I was recently asked how energy disaggregation in the residential sector compares to the commercial and industrial sectors, since the majority of academic research focuses on domestic energy consumption. This got me thinking about the major differences, and why academic research focuses on disaggregating household appliances, so I decided to collect my thoughts here.
Total energy consumption
As a general rule of thumb, I think of a commercial premises (e.g. a shop, office or restaurant) as consuming roughly an order of magnitude more energy than an average household. Clearly there's a huge variability here, but I think it's a fair assumption given that, in general, there are more people spending more time in these premises. I think industrial premises are bound to consume even more energy than commercial premises, given that a single type of machinery could quickly consume more energy than a household or shop could in a day. This would surely make energy disaggregation more attractive in these settings, given the greater potential for energy savings.
Variation of loads
I'd expect commercial and industrial premises to contain many more electrical loads compared to a household. As a result, it's likely that more loads will be run simultaneously, and also more duplicate appliances will exist within a single premises. This clearly increases the complexity of the disaggregation problem. However, I'd also expect these types of premises to show a higher correlation over daily and weekly cycles, and further similarities are likely to exist between chains of commercial premises. These differences clearly change the focus of the disaggregation problem, and would likely require different approaches to feature selection and parameter learning.
Cost/benefit ratio
Given the greater potential for energy savings, the scenario becomes quite different to that of household energy disaggregation.
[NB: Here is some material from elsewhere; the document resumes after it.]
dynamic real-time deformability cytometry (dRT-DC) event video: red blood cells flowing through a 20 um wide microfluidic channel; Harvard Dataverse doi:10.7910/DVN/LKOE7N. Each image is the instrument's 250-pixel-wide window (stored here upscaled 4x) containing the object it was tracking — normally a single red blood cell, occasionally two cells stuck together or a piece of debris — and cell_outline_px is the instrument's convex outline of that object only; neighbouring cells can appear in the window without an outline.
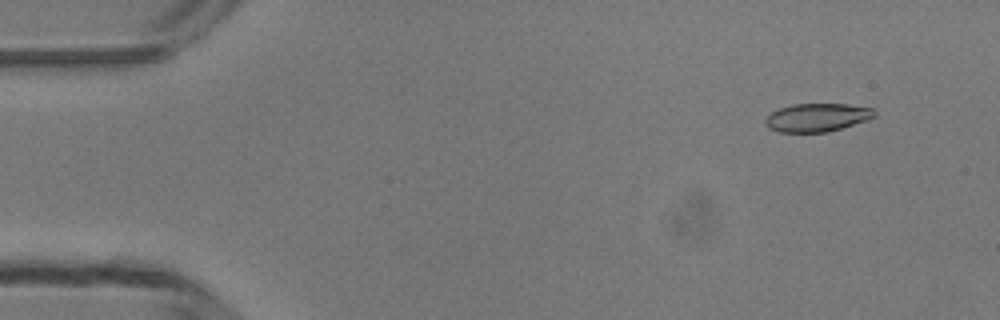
{"species": "common noctule bat (a hibernating species)", "species_latin": "Nyctalus noctula", "temperature_condition": "room temperature", "stored_images_in_passage": 11, "camera_frame_rate_fps": 3000, "um_per_image_px": 0.085, "animal": {"sex": "male", "body_mass_g": 13.3}, "frame": {"image": 1, "passage_image": 5, "time_ms": 1.333, "image_size_px": [1000, 320], "cell_outline_px": [[876, 116], [828, 132], [780, 132], [768, 128], [764, 124], [764, 120], [772, 112], [780, 108], [792, 104], [848, 104], [872, 108], [876, 112]], "centroid_in_image_um": [69.41, 9.98], "position_along_channel_um": 15.6, "area_um2": 17.8}}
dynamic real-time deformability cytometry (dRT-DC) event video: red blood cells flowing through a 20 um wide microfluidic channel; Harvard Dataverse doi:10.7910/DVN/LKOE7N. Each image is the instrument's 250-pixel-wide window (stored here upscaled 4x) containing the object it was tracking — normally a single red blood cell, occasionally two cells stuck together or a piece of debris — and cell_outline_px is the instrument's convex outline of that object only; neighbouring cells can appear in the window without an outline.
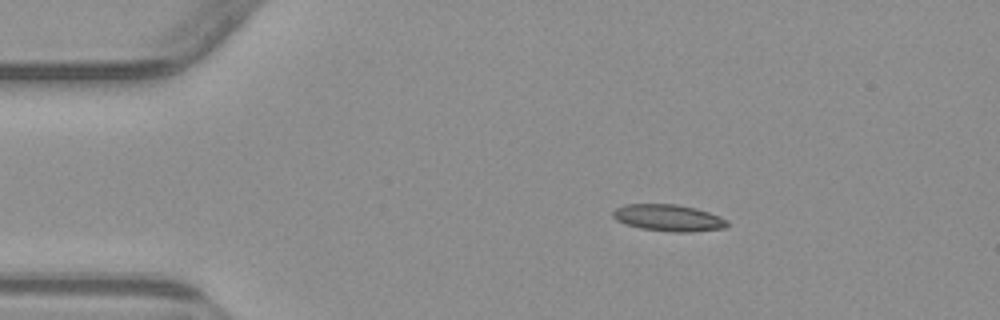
{"species": "common noctule bat (a hibernating species)", "species_latin": "Nyctalus noctula", "temperature_condition": "warm", "stored_images_in_passage": 4, "camera_frame_rate_fps": 3000, "um_per_image_px": 0.085, "animal": {"sex": "male", "body_mass_g": 23.1, "forearm_length_mm": 52.7}, "frame": {"image": 1, "passage_image": 1, "time_ms": 0.0, "image_size_px": [1000, 320], "cell_outline_px": [[728, 224], [724, 228], [692, 232], [672, 232], [640, 228], [624, 224], [616, 220], [612, 216], [612, 212], [616, 208], [624, 204], [676, 204], [696, 208], [720, 216], [728, 220]], "centroid_in_image_um": [56.8, 18.52], "position_along_channel_um": 28.2, "area_um2": 17.92}}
There's clearly an argument for greater investment in monitoring equipment, such as higher frequency sampling or sub-metering. It might even be financially viable to monitor each load individually in an industrial environment, since the cost of the energy monitor is much lower in comparison to the size of the load. This begs the question of whether NIALM is even necessary in such situations.
Motivation and access
In my opinion, the domestic scenario is made far more compelling by the smart meter deployments mandated by many governments around the world. This means that household electricity data will soon be available at huge scales, and therefore there will be huge potential for advances in disaggregation algorithms. Conversely, commercial and industrial premises owners probably care relatively little about the electricity costs, as a result of the small cost to their business compared to other factors. I think these points help to explain why academic research has so far been concentrated around energy disaggregation in residential settings.